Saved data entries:
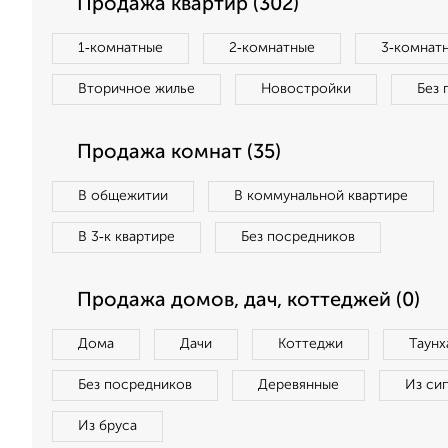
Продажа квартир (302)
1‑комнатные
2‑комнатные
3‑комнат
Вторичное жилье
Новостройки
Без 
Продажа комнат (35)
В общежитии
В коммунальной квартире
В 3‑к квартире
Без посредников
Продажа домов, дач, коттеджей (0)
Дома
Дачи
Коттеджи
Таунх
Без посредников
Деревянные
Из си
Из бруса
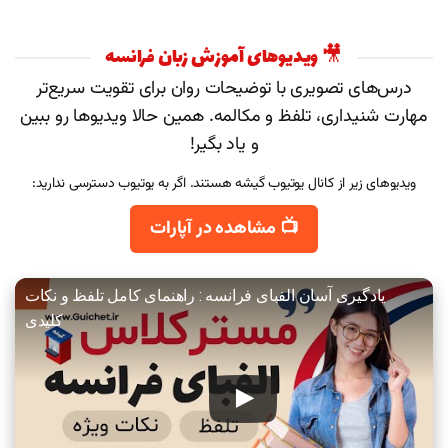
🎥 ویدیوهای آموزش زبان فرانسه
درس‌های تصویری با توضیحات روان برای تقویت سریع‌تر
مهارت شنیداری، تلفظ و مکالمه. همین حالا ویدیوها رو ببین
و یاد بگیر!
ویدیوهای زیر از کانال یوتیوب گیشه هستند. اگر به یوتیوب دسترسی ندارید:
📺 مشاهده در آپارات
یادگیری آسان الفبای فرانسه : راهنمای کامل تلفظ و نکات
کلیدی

--

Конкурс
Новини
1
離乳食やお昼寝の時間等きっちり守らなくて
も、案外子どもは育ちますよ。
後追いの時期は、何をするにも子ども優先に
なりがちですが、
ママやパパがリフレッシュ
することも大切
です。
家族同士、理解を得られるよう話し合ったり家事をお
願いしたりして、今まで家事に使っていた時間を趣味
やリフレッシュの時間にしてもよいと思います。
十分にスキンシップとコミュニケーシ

Work task: Format the lines running from the line containing "آموزش زبان فرانسه" up to and including the line containing "یادگیری آسان الفبای" as a Markdown table with the columns Row and Line. Give each line its row number and leave out any blank lines.

Solution to this exercise:
| Row | Line |
|---|---|
| 1 | 🎥 ویدیوهای آموزش زبان فرانسه |
| 2 | درس‌های تصویری با توضیحات روان برای تقویت سریع‌تر |
| 3 | مهارت شنیداری، تلفظ و مکالمه. همین حالا ویدیوها رو ببین |
| 4 | و یاد بگیر! |
| 5 | ویدیوهای زیر از کانال یوتیوب گیشه هستند. اگر به یوتیوب دسترسی ندارید: |
| 6 | 📺 مشاهده در آپارات |
| 7 | یادگیری آسان الفبای فرانسه : راهنمای کامل تلفظ و نکات |